Yase Godlo, foundation Director of Mandela Day and Special Projects, says that since the COVID-19 outbreak struck, there has been an intensified effort on supporting poverty-stricken families with food parcels. 

“Through the Each1Feed1 campaign, hundreds of vulnerable families in rural communities around the country have been provided with food parcels that can feed a family for five months. The campaign is being supported by government departments and foundations such as the Imbumba Foundation and the Kolisi Foundation, among others,” says Godlo. 

Beyond distributing food parcels, the foundation is working with its partners to come up with new initiatives to improve food security over the long-term.

“We are engaging our partners on ways to develop sustainable food production solutions, and also to create a voucher system for families to be able to access food.” 

NMF CEO Sello Hatang says that South Africa’s food security can be solved through collaborative actions between all sectors of society. 

“South Africa’s hunger problem is now better understood, and can be solved through flexible and collaborative action from government, non-governmental organisations, faith-based organisations, the private sector, economists and communities. The necessary expertise and knowledge are available in South Africa, as are trusted conveners, organisers and problem-solving methodologies.”

Education has been a strong focal point for the foundation in 2020. Through the Nelson Mandela School Library Project, in partnership with engineering firm Hytec, seven libraries have been built in schools in Limpopo, Mpumalanga and Gauteng. 

Meanwhile, the foundation has also been active in ensuring proper protection of children and teachers during the COVID-19 pandemic, by donating personal protective equipment to schools. 

Sanitation is also particularly important during this time, as good hygiene practices are critical to preventing the spread of COVID-19. 

“So these are the three areas of focus that we would like everyone to participate in this Mandela Month – food security, education and sanitation,” says Godlo.

Adapting to COVID-19 challenges

The NMF is well aware that the challenges posed by COVID-19, which will have an impact on the way that Mandela Day will be celebrated this year. 

“For example, we acknowledged that people cannot come together in large groups as they did in previous years to participate in activations,” says Godlo.
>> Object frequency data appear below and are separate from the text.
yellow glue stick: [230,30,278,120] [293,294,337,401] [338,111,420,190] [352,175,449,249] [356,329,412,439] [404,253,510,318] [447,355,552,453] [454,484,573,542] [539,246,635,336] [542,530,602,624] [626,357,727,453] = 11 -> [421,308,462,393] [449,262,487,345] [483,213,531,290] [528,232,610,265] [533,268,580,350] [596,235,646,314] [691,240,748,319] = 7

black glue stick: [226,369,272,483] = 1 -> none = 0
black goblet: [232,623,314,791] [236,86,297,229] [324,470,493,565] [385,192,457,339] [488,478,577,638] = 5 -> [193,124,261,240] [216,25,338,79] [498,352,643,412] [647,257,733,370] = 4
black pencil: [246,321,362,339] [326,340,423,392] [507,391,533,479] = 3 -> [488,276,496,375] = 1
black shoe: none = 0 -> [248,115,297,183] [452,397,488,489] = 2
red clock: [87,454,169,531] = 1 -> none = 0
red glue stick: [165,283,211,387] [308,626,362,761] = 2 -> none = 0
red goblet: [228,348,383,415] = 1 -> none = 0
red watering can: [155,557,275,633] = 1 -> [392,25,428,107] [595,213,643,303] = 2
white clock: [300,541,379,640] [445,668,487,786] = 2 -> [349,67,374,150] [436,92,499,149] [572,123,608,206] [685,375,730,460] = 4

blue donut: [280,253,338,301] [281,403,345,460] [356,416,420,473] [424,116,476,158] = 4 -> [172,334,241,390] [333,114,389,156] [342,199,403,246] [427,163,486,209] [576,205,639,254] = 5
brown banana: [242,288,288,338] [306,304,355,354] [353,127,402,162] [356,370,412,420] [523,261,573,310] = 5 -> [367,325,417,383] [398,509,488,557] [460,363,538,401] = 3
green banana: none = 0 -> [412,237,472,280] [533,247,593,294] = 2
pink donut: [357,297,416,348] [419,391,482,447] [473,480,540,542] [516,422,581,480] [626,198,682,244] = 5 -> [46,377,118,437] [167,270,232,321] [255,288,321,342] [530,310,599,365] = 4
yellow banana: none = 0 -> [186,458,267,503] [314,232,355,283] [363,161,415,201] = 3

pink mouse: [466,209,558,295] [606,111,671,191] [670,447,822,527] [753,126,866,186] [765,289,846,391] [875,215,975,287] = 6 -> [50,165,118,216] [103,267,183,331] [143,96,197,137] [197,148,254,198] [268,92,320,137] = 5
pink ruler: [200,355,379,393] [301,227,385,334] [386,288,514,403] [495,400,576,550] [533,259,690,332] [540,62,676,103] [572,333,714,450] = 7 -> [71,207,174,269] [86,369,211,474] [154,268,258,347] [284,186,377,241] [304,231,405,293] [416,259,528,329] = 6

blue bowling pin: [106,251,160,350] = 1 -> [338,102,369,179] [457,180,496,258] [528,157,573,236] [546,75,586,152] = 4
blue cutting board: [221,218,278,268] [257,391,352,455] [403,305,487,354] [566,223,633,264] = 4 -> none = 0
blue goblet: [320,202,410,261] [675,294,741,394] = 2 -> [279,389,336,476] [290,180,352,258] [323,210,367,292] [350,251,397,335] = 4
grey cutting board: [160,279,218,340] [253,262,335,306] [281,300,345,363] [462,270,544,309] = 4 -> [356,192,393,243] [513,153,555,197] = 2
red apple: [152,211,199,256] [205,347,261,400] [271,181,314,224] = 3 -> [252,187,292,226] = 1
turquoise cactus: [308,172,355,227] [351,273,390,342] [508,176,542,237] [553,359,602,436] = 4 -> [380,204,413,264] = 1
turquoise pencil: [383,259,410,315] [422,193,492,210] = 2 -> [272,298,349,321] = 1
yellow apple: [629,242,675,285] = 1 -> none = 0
The Mandela Day website has now become a crucial platform which will advise members of the public, corporates and NGOs on the types of activities they can get involved in on Mandela Day. 

Godlo was privileged enough to interact with Mandela on several occasions. He believes Madiba would call on all South Africans to rise up to the challenges posed by the current crisis. 

“Mandela once said that ‘It is in our hands’ to make true difference, and to understand that together, we are the solution to the challenges that we face. It is in the hands of government, community members, corporates and civil society to make a difference.”   


Nelson Mandela International Day was launched in recognition of Nelson Mandela’s birthday on 18 July 2009 by the UN General Assembly.

It was inspired by a call Nelson Mandela made a year earlier, for the next generation to take on the burden of leadership in addressing the world’s social injustices when he said that “it is in your hands now”.